Il est donc aisé de dire que Big Girl n’est pas un livre facile, doux et léger. Non, il est lourd, lourd comme les kilos de Malaya, ces kilos qu’elle ignore le plus souvent mais qui sont perpétuellement mis sur le devant de la scène par sa mère, ses camarades, sa faim et la société. Dans les années quatre-vingt dix, les mannequins et les femmes sur les magazines sont toutes fines et sveltes, sans pet de graisse. Et ces femmes, qui plus est, sont rarement voire jamais noires.
Attention de ne pas se perdre : ce n’est pas le poids de notre narratrice qui est remise en cause dans Big Girl. Ce sont le regard des autres, les injonctions et toutes ces choses qui font mal, surtout à une enfant de huit ans. Malaya est vue comme une gamine noire en obésité morbide. Pas juste une gamine, comme elle devrait l’être. Évidemment, la question de sa santé est soulevée mais l’esthétique allait et va toujours en premier en premier lorsqu’il s’agit des gros. Ou pire : un cas d’école et d’étude pour un by-pass, nouveauté de l’époque.

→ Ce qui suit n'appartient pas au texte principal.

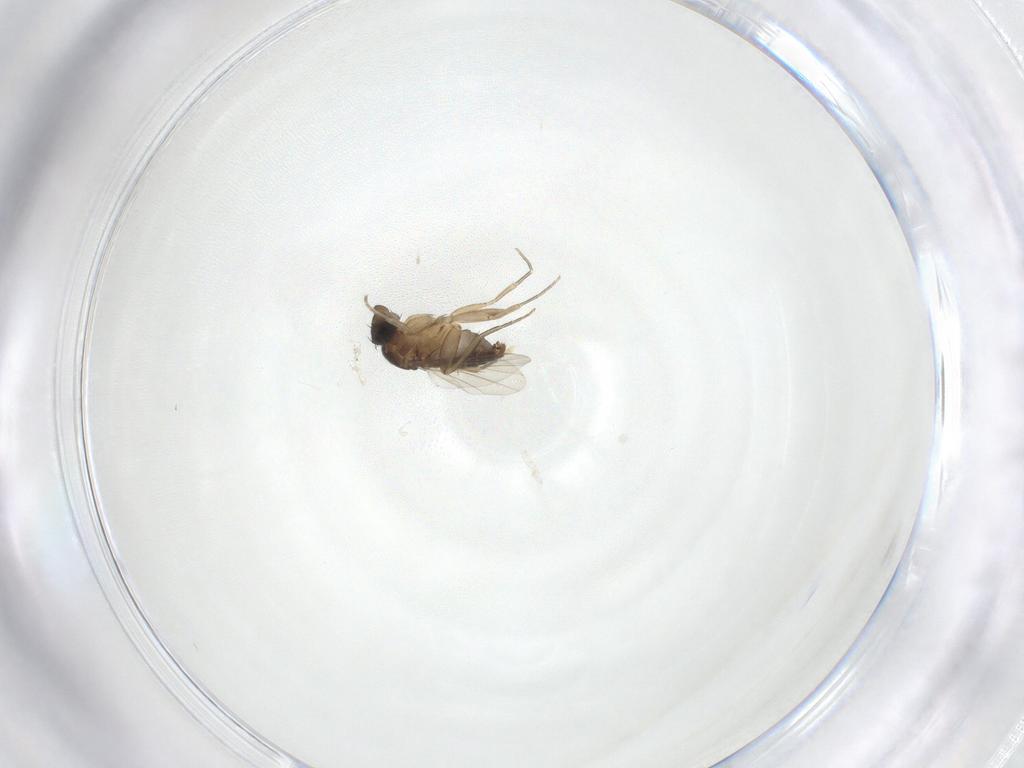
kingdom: Animalia
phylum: Arthropoda
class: Insecta
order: Diptera
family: Phoridae
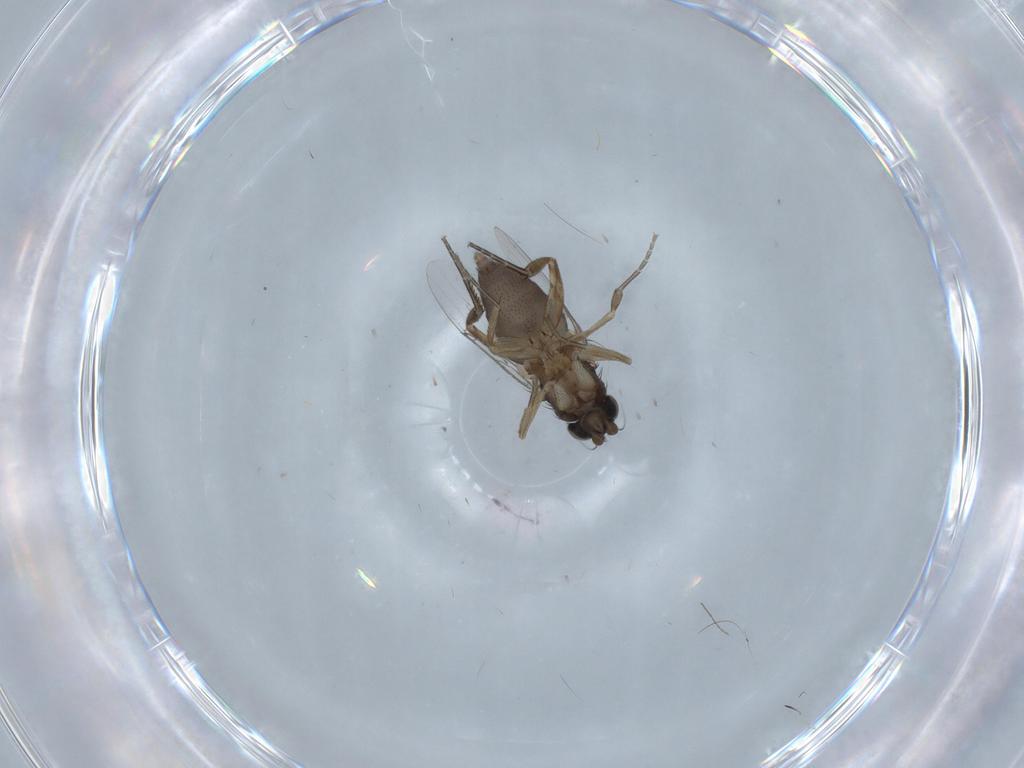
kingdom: Animalia
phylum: Arthropoda
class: Insecta
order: Diptera
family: Phoridae
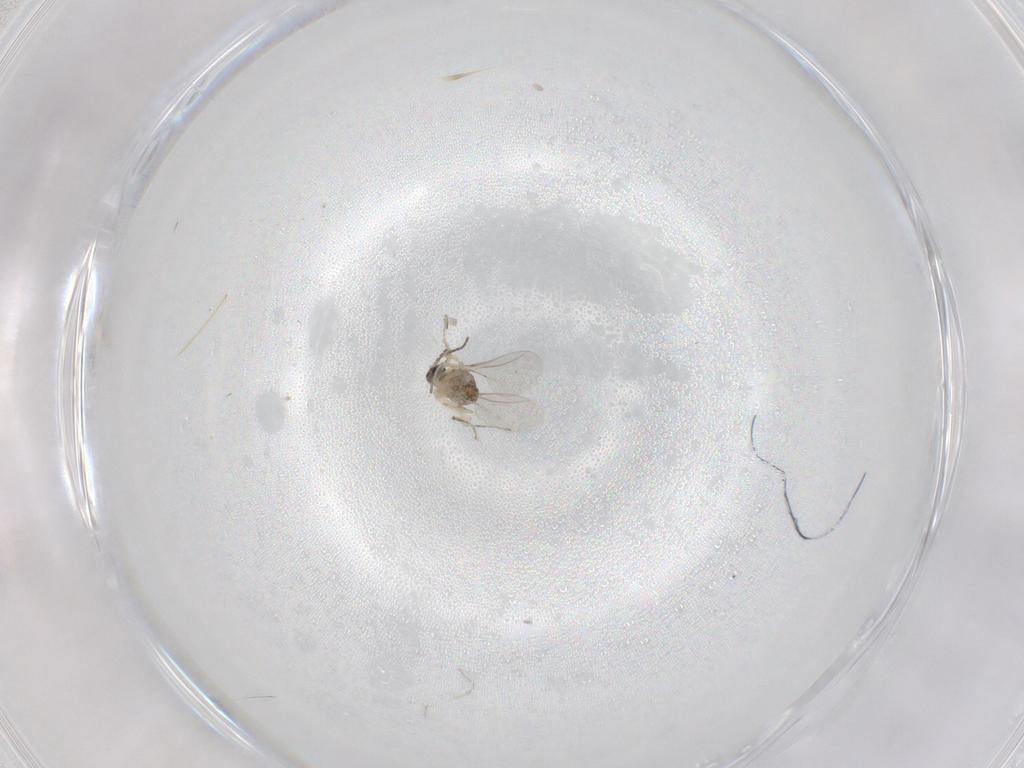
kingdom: Animalia
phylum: Arthropoda
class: Insecta
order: Diptera
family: Cecidomyiidae
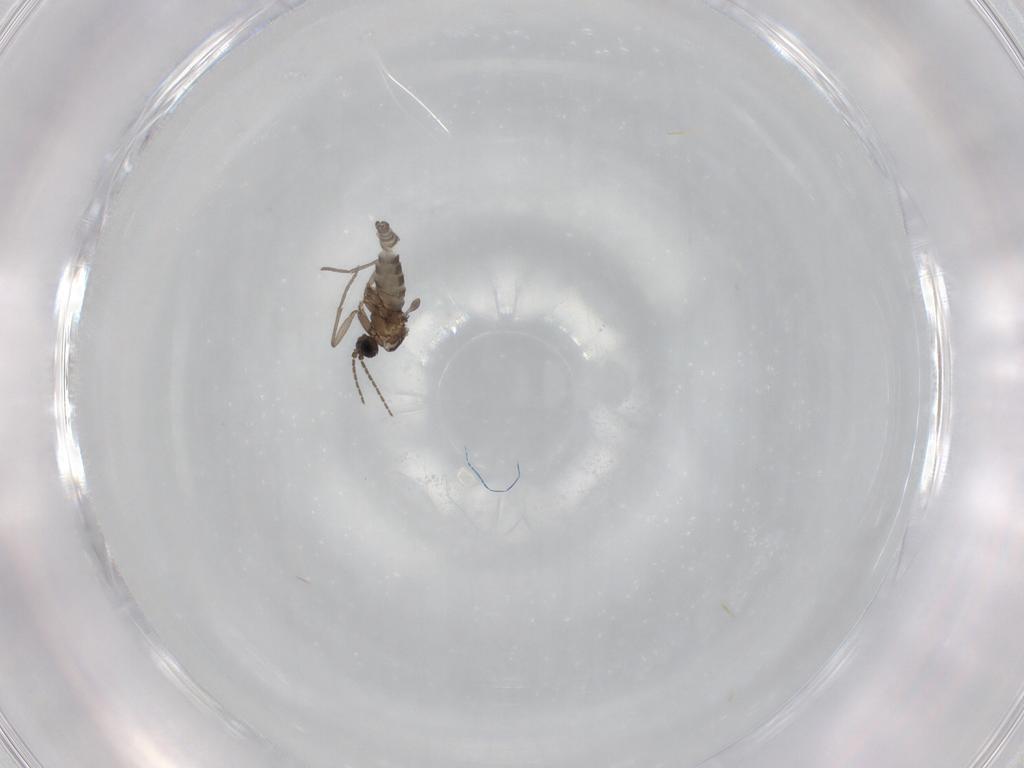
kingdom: Animalia
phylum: Arthropoda
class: Insecta
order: Diptera
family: Sciaridae
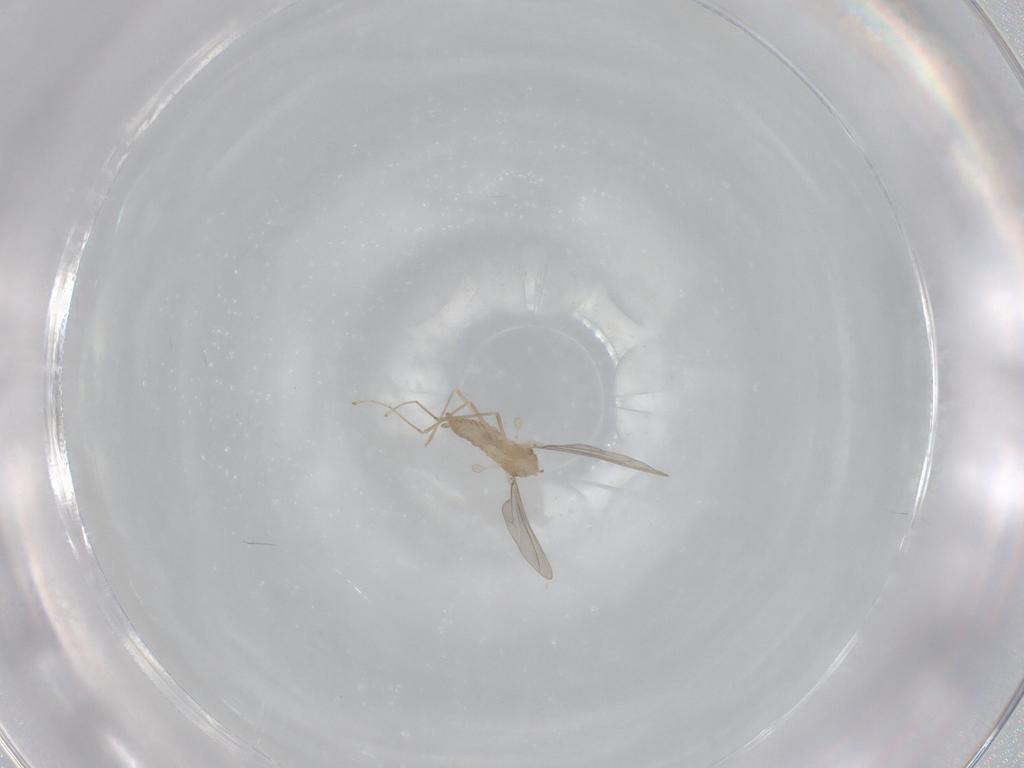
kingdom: Animalia
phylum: Arthropoda
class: Insecta
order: Diptera
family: Cecidomyiidae
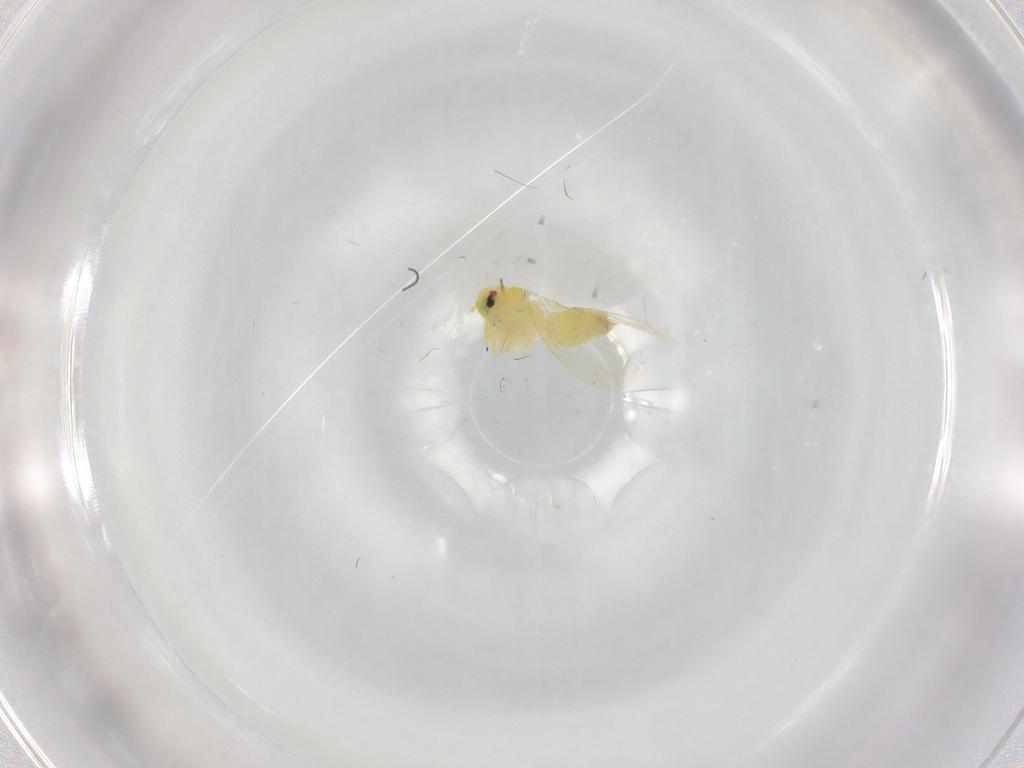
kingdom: Animalia
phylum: Arthropoda
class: Insecta
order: Hemiptera
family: Aleyrodidae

Tout le roman est vu par ce prisme là : le poids. Et justement, c’est dur pour le lecteur. C’est dur pour nous car la souffrance de Malaya est complètement mise de côté. Des kilos et des kilos, elle n’est que ça selon les autres. Mais c’est faux, le poids empêche personne de vivre, encore moins une enfant. Elle grandit, Malaya, elle réussit à dire non, à se défendre, à se trouver un groupe d’amis, à tester sa sexualité. Plus les pages se tournent et plus les cycles du livre avancent, plus Malaya arrive à prendre en mains sa destinée. Rien n’est facile, encore moins lorsqu’on est une femme, noire, grosse, queer. Des quartiers.
Big Girl parle de l’entourage, de comment ce dernier peut être étouffant et porter avec lui les stigmas de la société. Ce roman parle de gentrification, de la douleur des populations noires qui se bâtissent des safe-places et les voir se faire détruire pour le capitalisme.

Big Girl est, d’une certaine manière malgré ses sujets difficiles, un roman qui fait du bien. Il fait du bien, parce qu’ils montrent aux gros qu’on est finalement pas si seuls que ça. Il fait du bien parce que c’est un roman écrit par une femme noire, concernée. C’est une lecture nécessaire.